> [Exercise]: In the transcript of Alan Kay's Dynabook talk, which Logo command makes the turtle draw a circle?

___ Source passage ___

Saturday, December 06, 2008

alan kay: after 40 years the dynabook is not here yet

video Personal Computing: Historic Beginnings

I have transcribed a section of Alan Kay's recent presentation marking "40 years anniversary of the dynabook" because I see it as an important contribution to ongoing discussions about the significance and prospects for the XO, or OLPC

Alan Kay visited Seymour Papert in 1968

49 minutes: Slide that involves Alan Kay

About 40 years ago I went to visit Seymour Papert... because I had started to visit people who could be users of a desktop computer ... and Seymour was working with children ... Seymour was a mathematician who had worked with Piaget ... (talks about Seymour's tragic accident from which he has not recovered) ...

Kay's interpretation of Seymour's work: Children are egocentric in a charming way ...they do everything relative to them ... so if they were a co-ordinate system they would be an inertial co-ordinate system ... and an inertial co-ordinate system is the differential geometry of Gauss ... and if you keep track of this in the right way you get the differential geometry of vectors ... and a child is one of those vectors... and so is the turtle ... and he thought, boy(!), this is so close to the way children think already I wonder what would happen if we put some formalism on it and treat it as mathematics

So ask a little kid to draw a circle with their body and ask them what they are doing ... they say they are going a little and then turning a little, over and over

In logo: repeat 360 [forward 1 right 1]

Tell the turtle to do that ... and by golly you get a circle and you can put in different values to get circles of different sizes ... and so we have a differential equation here which is infinitely simpler than (traditional) differential geometry and which can be understood by a young child

This completely blew my mind! Once you've got something which is incredibly powerful that a child can learn you've no longer got an adult tool ... you've actually got something like a printing press that is one of the great 500 year inventions in human history

If children can learn these powerful ideas then you have a chance to not just increment on what is already known ... they will actually help over several generations to invent something new

So, that combined with just seeing this flat panel display with all these wise words of McLuhans in my mind (mentioned earlier in talk) on the plane back to Utah after meeting Seymour I drew this little cartoon with kids out in the grass ...

___ Listed records ___

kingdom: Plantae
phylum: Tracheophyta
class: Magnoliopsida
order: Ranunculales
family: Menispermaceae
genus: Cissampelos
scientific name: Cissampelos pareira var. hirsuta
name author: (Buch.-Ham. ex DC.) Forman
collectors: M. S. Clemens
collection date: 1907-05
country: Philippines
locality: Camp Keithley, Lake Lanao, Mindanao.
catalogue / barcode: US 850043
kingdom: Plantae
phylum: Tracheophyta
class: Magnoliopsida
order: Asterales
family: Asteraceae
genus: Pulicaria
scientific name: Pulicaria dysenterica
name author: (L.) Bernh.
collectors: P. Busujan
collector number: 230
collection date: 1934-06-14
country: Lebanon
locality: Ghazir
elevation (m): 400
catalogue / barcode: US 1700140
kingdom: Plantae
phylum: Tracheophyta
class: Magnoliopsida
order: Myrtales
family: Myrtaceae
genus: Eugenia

___

> [Answer to this task]: repeat 360 [forward 1 right 1]